Essay: Sally Quinn on First Lady Michelle Obama's Embracing, Embraceable Arms
Sunday, May 10, 2009
"May I change the subject," said a prominent Washington theologian at a recent dinner. The conversation had been high-minded -- religion, philosophy, the nature of evil. "I'd like to talk about Michelle Obama's arms," he said.
He is a big fan of those arms. We then began a discussion about the significance of the first lady's arms. Actually, it turned out to be equally serious. Michelle Obama's arms, we determined, were transformational. Her arms are representative of a new kind of woman: young, strong, vigorous, intelligent, accomplished, sexual, powerful, embracing and, most of all, loving.
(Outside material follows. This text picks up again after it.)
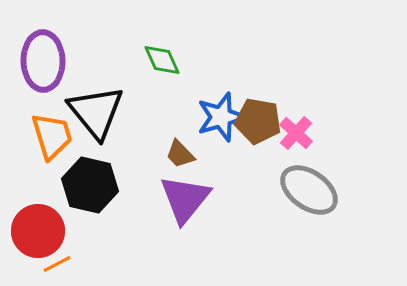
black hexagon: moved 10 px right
Today is Mother's Day. Today we should celebrate Michelle Obama's arms as the arms of a mother.
This is a woman who has the courage to say "I am mom in chief" and make her children and her family -- unapologetically -- her No. 1 priority. She is able to do this because she is so intelligent and accomplished that she doesn't have to prove anything to anyone. She is healthy enough to be able to say, this is who I am, these are my values and my priorities.
She has come under attack for exposing her arms. They are toned and muscular, burnished and beautiful. That has to be threatening to some. For some men, often, a strong woman makes them feel diminished. For some feminists, the idea of an educated woman not taking on a full-time serious job is a frightening throwback.
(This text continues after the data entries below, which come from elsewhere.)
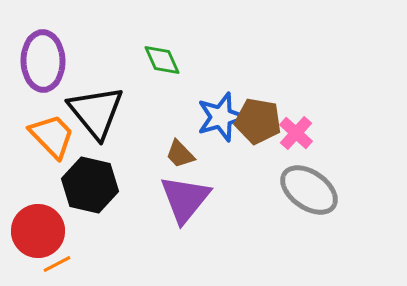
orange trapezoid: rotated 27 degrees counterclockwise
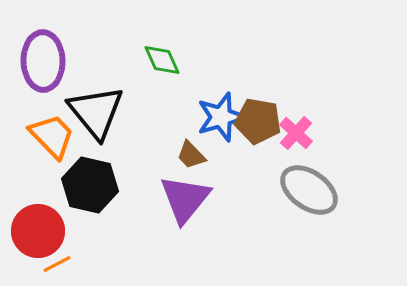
brown trapezoid: moved 11 px right, 1 px down
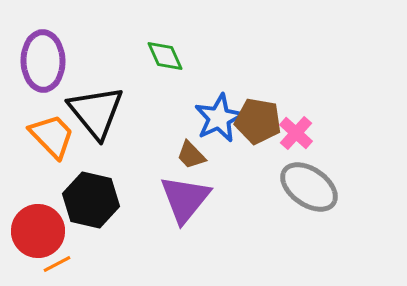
green diamond: moved 3 px right, 4 px up
blue star: moved 2 px left, 1 px down; rotated 9 degrees counterclockwise
black hexagon: moved 1 px right, 15 px down
gray ellipse: moved 3 px up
They are wrong. Nothing could be more empowering than to see a woman with all of the attributes of Michelle Obama embrace her children the way she does. She loves those girls, and she is giving them a role model for the kind of strong woman that she wants them to be. A woman should have the right to choose. In every respect. Having a great education, a job, a career is fulfilling. She has a Harvard Law degree and had a powerful job herself. She will take on projects in the White House that will ultimately prove to be transformational. And she likely will return to her career one day when her children are older.
For now, though, she has looked at her job as making sure that the trust and the responsibility she has taken on as a parent is where her focus lies. She also has a husband who is facing more crises than any president we have had in more than half a century. He needs her support, and she is giving him that in an intelligent and thoughtful way. It's those arms again: By going around to various agencies and talking about what the administration wants to do, she is, in her own way, embracing America.
Michelle Obama happens to be physically beautiful. She is tall, regal, elegant and statuesque, and her power has been enhanced by that attractiveness. Jackie Kennedy had that kind of power in a different era, and she was able to use it (and her bare arms) in a symbolic way to accomplish as much as she did in the arts. One does not have to be beautiful to be a mother. Being a good mother is beautiful in itself.
When I look at Michelle Obama with her daughters, I see someone who really loves her children. I see a swing set and a dog and a vegetable garden and sleepovers and redecorating the White House so that the furniture is "fort-worthy." I see two young girls who are happy and healthy and well adjusted in a situation where it is almost impossible to be all of those things. I see a woman holding hands with her husband, having date nights and adjusting his tie, a clearly sexual woman with sexy arms. A woman who is proud and unashamed of her sexuality in a city where that is not the usual image of a powerful woman. I see a woman embracing the Queen of England when the queen put her arm around her, a warm, loving and, yes, respectful gesture made to the mother of a nation. I see a woman so confident in herself that she can bring her own mother to live in the White House to help take care of her children and be a support for her and her husband as well.
Recently, Teresa Heinz Kerry had a very small ladies' lunch for Michelle Obama and her mother. The first lady was open, friendly, funny, accessible and totally authentic. She talked easily and answered personal questions without hesitation, even joked about all of the commotion about her arms. She was the first first lady I have ever met who did not seem at all wary. She had such a sense of confidence that you were going to like her, and especially that she was going to like you, that it was disarming (if you'll pardon the pun). Her mother was equally friendly, open, cozy and dear, the grandmother to die for. They left in time for Mrs. Robinson to pick up the girls at school.
As one of the guests pointed out toward the end of the lunch, when the first lady arrived she gave everyone a hug. With those arms. Michelle Obama, whatever her legacy, will certainly always be known as the first lady who made it acceptable for women, in so many ways, to exercise their "right to bare arms."